J'ai tenté, durant ces dernières années, d'ignorer ce sentiment étrange qui fait battre mon cœur plus vite chaque fois que mon regard se tourne vers la Forêt Profonde. La fois où j'y suis allé, et y suis resté un certain moment – près d'un mois et demi il me semble – j'ai approché de très près ce qui, selon moi, peut être le simple bonheur de vivre.

J'ai constaté que, certes, les Agharians peuvent être violents, autant avec les espèces inconnues qu'entre eux, mais ils ne le sont que si la situation l'exige.

Ils vivent au milieu des arbres, comme des sauvages, et n'ont donc d'autres choix que d'être forts pour survivre. Mais ce qui m'a touché, c'est l'unité qui règne à Agharia. Un Agharian n'est rien sans les siens. Parce que j'ai su me soumettre et leur prouver que je n'étais pas dangereux, ils ont accepté ma présence lointaine et j'ai ainsi pu les étudier.

Aussi, il est hors de question que j'accompagne mon frère et mon père dans leur croisade insensée. Lorsqu'ils m'ont annoncé qu'ils avaient lu mon étude des sauvages de la forêt, j'étais fier de moi d'avoir su titiller leur curiosité – un intérêt pour ce peuple que je croyais inexistant – avant que la honte ne s'empare de mon cœur. Oui, mon père a lu mon rapport, et la seule chose qu'il a retenu est ceci : Agharia est devenue une cité forte, prospère, et les Agharians trop nombreux et trop puissants pour qu'il les tolère plus longtemps.

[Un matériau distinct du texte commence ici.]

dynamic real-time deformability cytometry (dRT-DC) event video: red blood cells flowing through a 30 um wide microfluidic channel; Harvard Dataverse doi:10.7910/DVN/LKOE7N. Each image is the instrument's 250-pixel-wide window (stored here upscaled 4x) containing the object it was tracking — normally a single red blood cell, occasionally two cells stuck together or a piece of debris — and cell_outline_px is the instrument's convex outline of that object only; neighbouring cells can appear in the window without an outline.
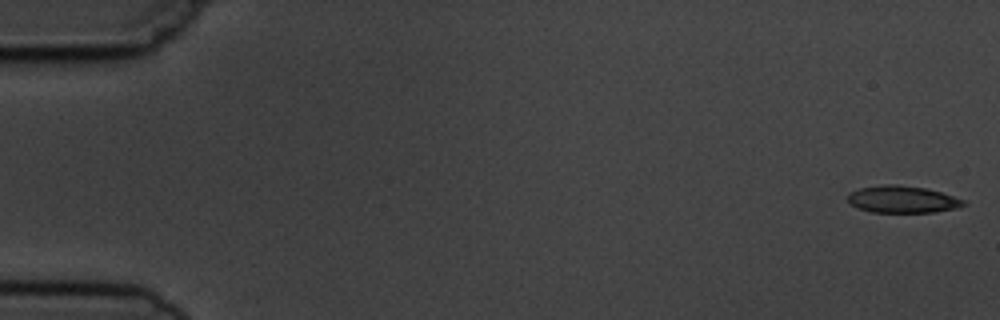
{"species": "common noctule bat (a hibernating species)", "species_latin": "Nyctalus noctula", "temperature_condition": "cold", "stored_images_in_passage": 5, "camera_frame_rate_fps": 3000, "um_per_image_px": 0.085, "animal": {"sex": "male", "body_mass_g": 19.5, "forearm_length_mm": 54.6}, "frame": {"image": 1, "passage_image": 1, "time_ms": 0.0, "image_size_px": [1000, 320], "cell_outline_px": [[968, 204], [960, 208], [936, 212], [872, 212], [856, 208], [848, 204], [848, 192], [860, 188], [884, 184], [896, 184], [928, 188], [964, 200]], "centroid_in_image_um": [76.7, 16.95], "position_along_channel_um": 8.3, "area_um2": 18.55}}
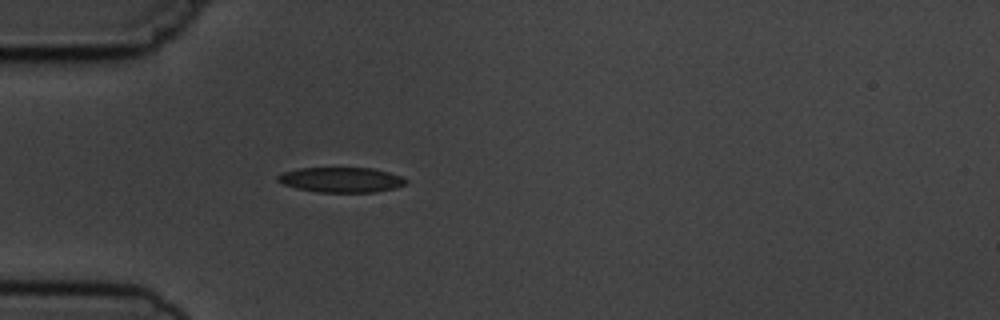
{"frame": {"image": 2, "passage_image": 5, "time_ms": 5.0, "image_size_px": [1000, 320], "cell_outline_px": [[408, 180], [404, 184], [396, 188], [376, 192], [316, 192], [296, 188], [284, 184], [276, 180], [276, 176], [280, 172], [300, 168], [372, 168], [388, 172], [400, 176]], "centroid_in_image_um": [28.96, 15.28], "position_along_channel_um": 56.0, "area_um2": 18.79}}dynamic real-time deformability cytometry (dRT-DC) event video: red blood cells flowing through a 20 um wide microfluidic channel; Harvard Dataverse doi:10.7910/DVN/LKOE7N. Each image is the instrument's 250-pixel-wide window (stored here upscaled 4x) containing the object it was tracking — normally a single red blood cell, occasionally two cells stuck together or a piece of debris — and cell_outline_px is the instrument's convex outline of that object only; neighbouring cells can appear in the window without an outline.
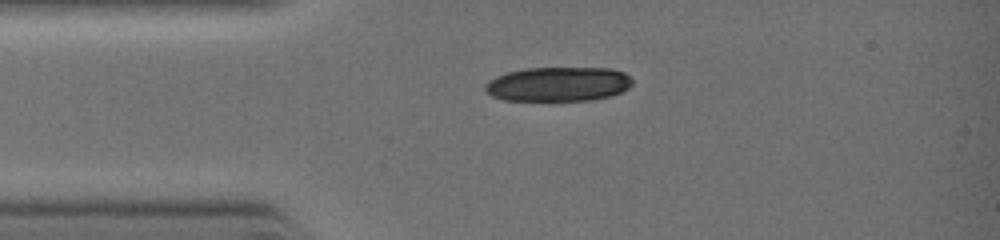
{"species": "common noctule bat (a hibernating species)", "species_latin": "Nyctalus noctula", "temperature_condition": "warm", "stored_images_in_passage": 5, "camera_frame_rate_fps": 3000, "um_per_image_px": 0.085, "animal": {"sex": "female", "body_mass_g": 19.0, "forearm_length_mm": 51.5}, "frame": {"image": 1, "passage_image": 1, "time_ms": 0.0, "image_size_px": [1000, 240], "cell_outline_px": [[632, 84], [628, 88], [612, 96], [592, 100], [548, 104], [504, 100], [492, 96], [484, 92], [484, 84], [488, 80], [496, 76], [508, 72], [524, 68], [608, 68], [624, 72], [632, 80]], "centroid_in_image_um": [47.38, 7.21], "position_along_channel_um": 37.6, "area_um2": 30.92}}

Pour autant que je sache, la dernière véritable bataille qui vit s'affronter les Larissiens et les Agharians, remonte à plus d'une vingtaine d'année, un peu avant ma naissance. Mais l'esprit de mon père, embrouillé par la peur, a l'intention de remédier à se laisser aller. Et j'y ai contribué. Malgré moi, j'étais devenu celui qui provoqua cette guerre.

Mon père m'a ordonné d'aider mon frère aîné à préparer la Horde mais j'ai refusé. J'ai tenté de leur faire comprendre qu'ils n'avaient rien à craindre des Agharians, que ces derniers se fichaient éperdument de ce qu'il pouvait bien se passer en dehors de leur territoire et qu'ils ne tenteraient donc jamais rien contre Larissa, mais ils n'ont rien voulu entendre. Je leur ai hurlé que je ne participerais pas à cette bataille et en réponse mon père m'a hurlé que je n'hériterais rien de lui, que seul Sisyphe, mon frère aîné, serait son héritier. Soit, si c'est ce qu'il veut.

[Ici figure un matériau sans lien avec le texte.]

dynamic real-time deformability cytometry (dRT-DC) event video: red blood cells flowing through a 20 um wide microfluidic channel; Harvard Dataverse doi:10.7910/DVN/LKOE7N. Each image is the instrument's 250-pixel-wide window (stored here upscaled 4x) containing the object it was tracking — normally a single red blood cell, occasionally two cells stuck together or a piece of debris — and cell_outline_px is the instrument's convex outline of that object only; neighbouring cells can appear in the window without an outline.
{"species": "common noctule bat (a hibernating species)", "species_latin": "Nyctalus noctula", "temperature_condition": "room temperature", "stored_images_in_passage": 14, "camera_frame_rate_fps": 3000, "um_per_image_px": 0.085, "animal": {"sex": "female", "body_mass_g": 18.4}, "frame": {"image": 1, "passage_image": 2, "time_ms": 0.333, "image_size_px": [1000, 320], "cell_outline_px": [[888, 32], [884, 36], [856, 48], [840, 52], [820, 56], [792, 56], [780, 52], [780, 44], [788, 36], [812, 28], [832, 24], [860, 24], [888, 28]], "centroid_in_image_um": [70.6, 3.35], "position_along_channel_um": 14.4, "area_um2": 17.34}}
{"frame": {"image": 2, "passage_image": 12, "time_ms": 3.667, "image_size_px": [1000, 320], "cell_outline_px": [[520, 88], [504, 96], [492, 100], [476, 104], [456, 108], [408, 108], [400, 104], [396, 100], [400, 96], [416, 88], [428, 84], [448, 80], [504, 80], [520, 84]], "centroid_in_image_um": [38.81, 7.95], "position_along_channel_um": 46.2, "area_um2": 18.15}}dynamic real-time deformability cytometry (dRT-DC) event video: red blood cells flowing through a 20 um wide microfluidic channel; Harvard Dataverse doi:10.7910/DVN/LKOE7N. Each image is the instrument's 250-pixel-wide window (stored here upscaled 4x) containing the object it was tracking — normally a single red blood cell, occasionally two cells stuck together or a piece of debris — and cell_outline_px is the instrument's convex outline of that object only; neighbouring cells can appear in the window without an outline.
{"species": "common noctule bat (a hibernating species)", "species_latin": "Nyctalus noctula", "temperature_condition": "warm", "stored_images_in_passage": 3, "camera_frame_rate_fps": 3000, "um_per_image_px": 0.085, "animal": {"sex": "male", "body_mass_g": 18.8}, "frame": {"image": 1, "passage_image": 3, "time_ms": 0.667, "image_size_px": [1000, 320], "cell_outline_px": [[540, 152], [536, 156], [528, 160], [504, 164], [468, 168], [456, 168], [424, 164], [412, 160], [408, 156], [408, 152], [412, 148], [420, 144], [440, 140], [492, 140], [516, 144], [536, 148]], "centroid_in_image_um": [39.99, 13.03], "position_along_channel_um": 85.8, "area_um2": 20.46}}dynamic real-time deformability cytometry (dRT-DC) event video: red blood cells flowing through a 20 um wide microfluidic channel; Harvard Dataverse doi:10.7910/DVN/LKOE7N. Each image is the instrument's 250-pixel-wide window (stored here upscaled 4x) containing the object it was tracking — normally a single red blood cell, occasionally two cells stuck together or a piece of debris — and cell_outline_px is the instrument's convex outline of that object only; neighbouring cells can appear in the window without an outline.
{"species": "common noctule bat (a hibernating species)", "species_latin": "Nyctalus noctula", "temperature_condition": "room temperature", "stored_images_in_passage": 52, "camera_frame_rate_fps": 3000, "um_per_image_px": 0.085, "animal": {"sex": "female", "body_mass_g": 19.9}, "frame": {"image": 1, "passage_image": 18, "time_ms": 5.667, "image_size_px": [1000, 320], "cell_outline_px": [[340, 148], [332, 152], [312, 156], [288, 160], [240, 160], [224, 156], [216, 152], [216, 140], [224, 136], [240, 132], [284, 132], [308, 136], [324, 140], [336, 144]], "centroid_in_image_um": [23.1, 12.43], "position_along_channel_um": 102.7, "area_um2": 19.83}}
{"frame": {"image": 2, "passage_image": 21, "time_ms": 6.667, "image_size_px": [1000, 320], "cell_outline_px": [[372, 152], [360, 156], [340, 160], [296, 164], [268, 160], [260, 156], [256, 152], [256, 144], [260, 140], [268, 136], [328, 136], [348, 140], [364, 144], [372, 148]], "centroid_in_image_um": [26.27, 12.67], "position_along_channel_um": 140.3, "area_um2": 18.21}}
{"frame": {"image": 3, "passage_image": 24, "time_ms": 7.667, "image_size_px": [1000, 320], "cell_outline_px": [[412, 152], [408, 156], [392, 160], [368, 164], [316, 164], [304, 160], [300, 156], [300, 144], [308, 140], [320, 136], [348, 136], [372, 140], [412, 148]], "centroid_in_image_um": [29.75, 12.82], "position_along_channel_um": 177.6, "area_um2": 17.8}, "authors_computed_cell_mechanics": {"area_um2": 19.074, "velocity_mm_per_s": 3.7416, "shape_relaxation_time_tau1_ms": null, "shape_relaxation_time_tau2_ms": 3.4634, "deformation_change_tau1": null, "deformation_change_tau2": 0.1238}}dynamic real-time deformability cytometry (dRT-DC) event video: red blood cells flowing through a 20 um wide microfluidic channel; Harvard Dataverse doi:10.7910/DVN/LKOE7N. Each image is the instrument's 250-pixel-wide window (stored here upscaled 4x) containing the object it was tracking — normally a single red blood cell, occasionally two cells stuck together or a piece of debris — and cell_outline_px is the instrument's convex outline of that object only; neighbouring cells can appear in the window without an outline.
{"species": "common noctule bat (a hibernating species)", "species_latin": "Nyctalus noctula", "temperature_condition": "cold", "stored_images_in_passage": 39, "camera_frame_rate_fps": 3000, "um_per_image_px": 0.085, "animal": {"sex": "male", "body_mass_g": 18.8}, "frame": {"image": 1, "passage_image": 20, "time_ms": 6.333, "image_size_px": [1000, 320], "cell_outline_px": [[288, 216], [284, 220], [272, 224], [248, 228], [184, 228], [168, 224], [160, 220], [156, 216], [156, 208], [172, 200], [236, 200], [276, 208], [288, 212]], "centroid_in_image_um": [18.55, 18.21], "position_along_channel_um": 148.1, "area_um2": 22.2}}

À présent, je réalise pleinement que je n'attendais que ça, que mon père me coupe de toute attache sentimentale et de tout héritage. À Larissa, être déshérité n'est pas seulement une question de bien ou d'argent, mais aussi de descendance. Ecarté de la succession royale, je n'aurais pas le droit de me reproduire et toutes les femelles nobles susceptibles de me donner un héritier lion me fuiront, soucieuses de ne pas déplaire au roi. Qu'est-ce qui me retient alors, à Larissa ? Rien.

Absolument rien.

Et si quelqu'un doit prévenir les Agharians de ce qui se prépare, c'est moi.

Extrait de « Histoire du monde thérianthrope »

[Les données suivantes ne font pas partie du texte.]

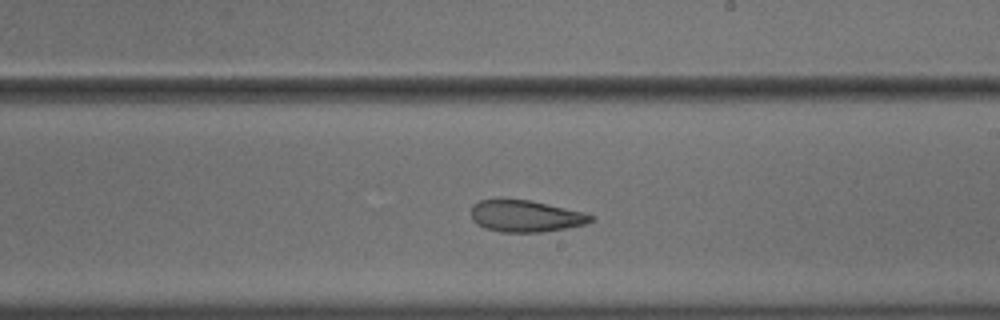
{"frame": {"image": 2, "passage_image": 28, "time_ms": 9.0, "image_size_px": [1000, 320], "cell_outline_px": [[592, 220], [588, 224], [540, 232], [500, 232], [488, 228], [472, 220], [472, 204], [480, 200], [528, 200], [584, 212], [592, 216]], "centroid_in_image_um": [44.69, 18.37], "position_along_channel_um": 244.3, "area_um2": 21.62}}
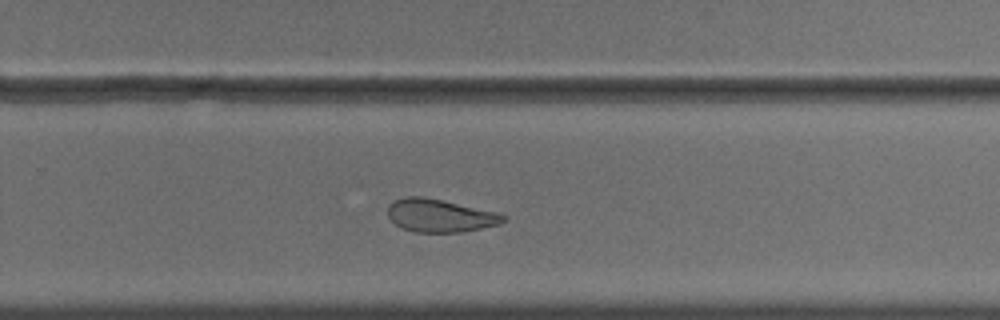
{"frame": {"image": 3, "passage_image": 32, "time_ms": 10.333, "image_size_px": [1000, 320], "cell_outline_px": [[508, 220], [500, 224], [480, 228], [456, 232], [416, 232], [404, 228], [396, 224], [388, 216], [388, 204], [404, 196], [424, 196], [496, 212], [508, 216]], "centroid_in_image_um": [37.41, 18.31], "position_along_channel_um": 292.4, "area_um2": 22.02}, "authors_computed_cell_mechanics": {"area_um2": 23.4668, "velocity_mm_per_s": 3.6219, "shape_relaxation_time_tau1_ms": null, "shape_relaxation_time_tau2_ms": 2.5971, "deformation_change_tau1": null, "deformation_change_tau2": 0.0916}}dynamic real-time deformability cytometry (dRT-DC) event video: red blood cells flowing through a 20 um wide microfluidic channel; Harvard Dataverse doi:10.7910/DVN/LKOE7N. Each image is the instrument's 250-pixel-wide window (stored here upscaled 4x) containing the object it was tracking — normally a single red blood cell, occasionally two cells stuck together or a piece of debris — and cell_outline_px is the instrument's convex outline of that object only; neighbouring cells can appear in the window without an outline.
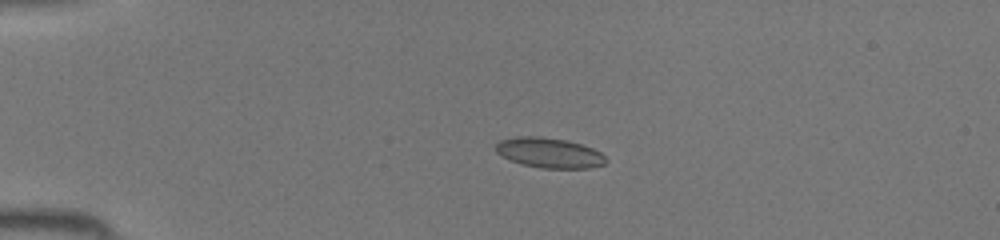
{"species": "common noctule bat (a hibernating species)", "species_latin": "Nyctalus noctula", "temperature_condition": "room temperature", "stored_images_in_passage": 35, "camera_frame_rate_fps": 3000, "um_per_image_px": 0.085, "animal": {"sex": "female", "body_mass_g": 19.5, "forearm_length_mm": 54.1}, "frame": {"image": 1, "passage_image": 1, "time_ms": 0.0, "image_size_px": [1000, 240], "cell_outline_px": [[608, 160], [604, 164], [588, 168], [540, 168], [524, 164], [512, 160], [496, 152], [496, 144], [500, 140], [516, 136], [540, 136], [568, 140], [592, 148], [600, 152]], "centroid_in_image_um": [46.7, 12.98], "position_along_channel_um": 38.3, "area_um2": 19.19}}
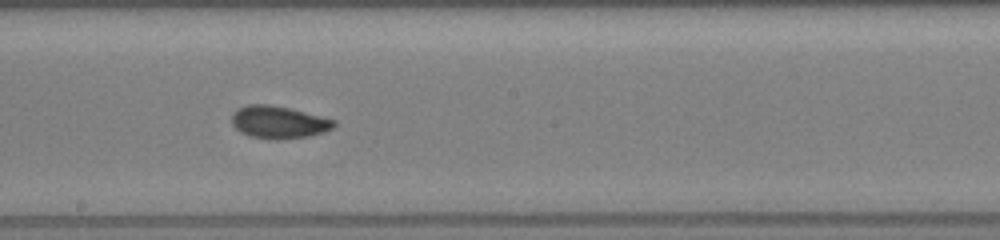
{"frame": {"image": 2, "passage_image": 16, "time_ms": 5.0, "image_size_px": [1000, 240], "cell_outline_px": [[336, 124], [332, 128], [324, 132], [308, 136], [280, 140], [272, 140], [248, 136], [240, 132], [232, 124], [232, 112], [236, 108], [248, 104], [268, 104], [292, 108], [336, 120]], "centroid_in_image_um": [23.66, 10.38], "position_along_channel_um": 224.5, "area_um2": 19.71}}
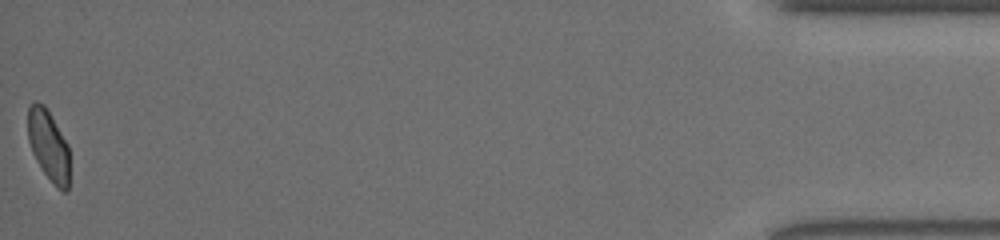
{"frame": {"image": 3, "passage_image": 35, "time_ms": 11.333, "image_size_px": [1000, 240], "cell_outline_px": [[68, 192], [64, 192], [44, 172], [36, 160], [32, 152], [28, 140], [28, 108], [32, 100], [36, 100], [44, 104], [68, 144]], "centroid_in_image_um": [4.1, 12.28], "position_along_channel_um": 431.1, "area_um2": 16.88}}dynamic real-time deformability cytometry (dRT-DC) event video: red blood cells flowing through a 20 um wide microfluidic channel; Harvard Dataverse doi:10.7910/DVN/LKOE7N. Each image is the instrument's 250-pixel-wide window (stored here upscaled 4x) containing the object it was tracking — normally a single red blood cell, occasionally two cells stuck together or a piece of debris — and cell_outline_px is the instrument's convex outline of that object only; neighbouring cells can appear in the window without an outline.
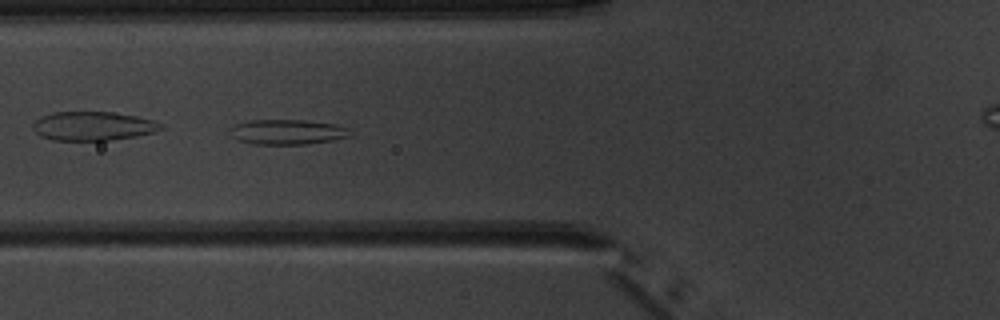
{"species": "common noctule bat (a hibernating species)", "species_latin": "Nyctalus noctula", "temperature_condition": "warm", "stored_images_in_passage": 8, "camera_frame_rate_fps": 3000, "um_per_image_px": 0.085, "animal": {"sex": "male", "body_mass_g": 20.1, "forearm_length_mm": 53.5}, "frame": {"image": 1, "passage_image": 6, "time_ms": 6.667, "image_size_px": [1000, 320], "cell_outline_px": [[352, 136], [332, 140], [308, 144], [256, 144], [236, 140], [232, 136], [228, 128], [236, 124], [248, 120], [304, 120], [336, 124], [348, 128]], "centroid_in_image_um": [24.41, 11.21], "position_along_channel_um": 101.4, "area_um2": 17.63}}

Par le prince Ilias le Lion

an 387 av. J-C

Au même moment, Agharia, cœur de la Forêt Profonde, hiver de l'an 298 av. J-C...

Durant les quatre ou cinq jours qu'avaient duré la chasse, certains mâles avaient fait des allers et retours fréquents entre la forêt et Agharia, ramenant avec eux quelques proies plus ou moins grosses.

Shun ne s'était pas contenté de rester sagement à l'intérieur de la tente de Dohko, malgré les directives de ce dernier, à attendre que sa fièvre diminue et que ses blessures éparses guérissent. Plusieurs fois, il était sorti afin de réclamer une audience auprès du roi Loup. Au début, les soldats montant la garde devant sa tente l'avaient simplement et sèchement repoussé, mais celui qui se faisait appeler Sion avait fini par l'autoriser à entrer.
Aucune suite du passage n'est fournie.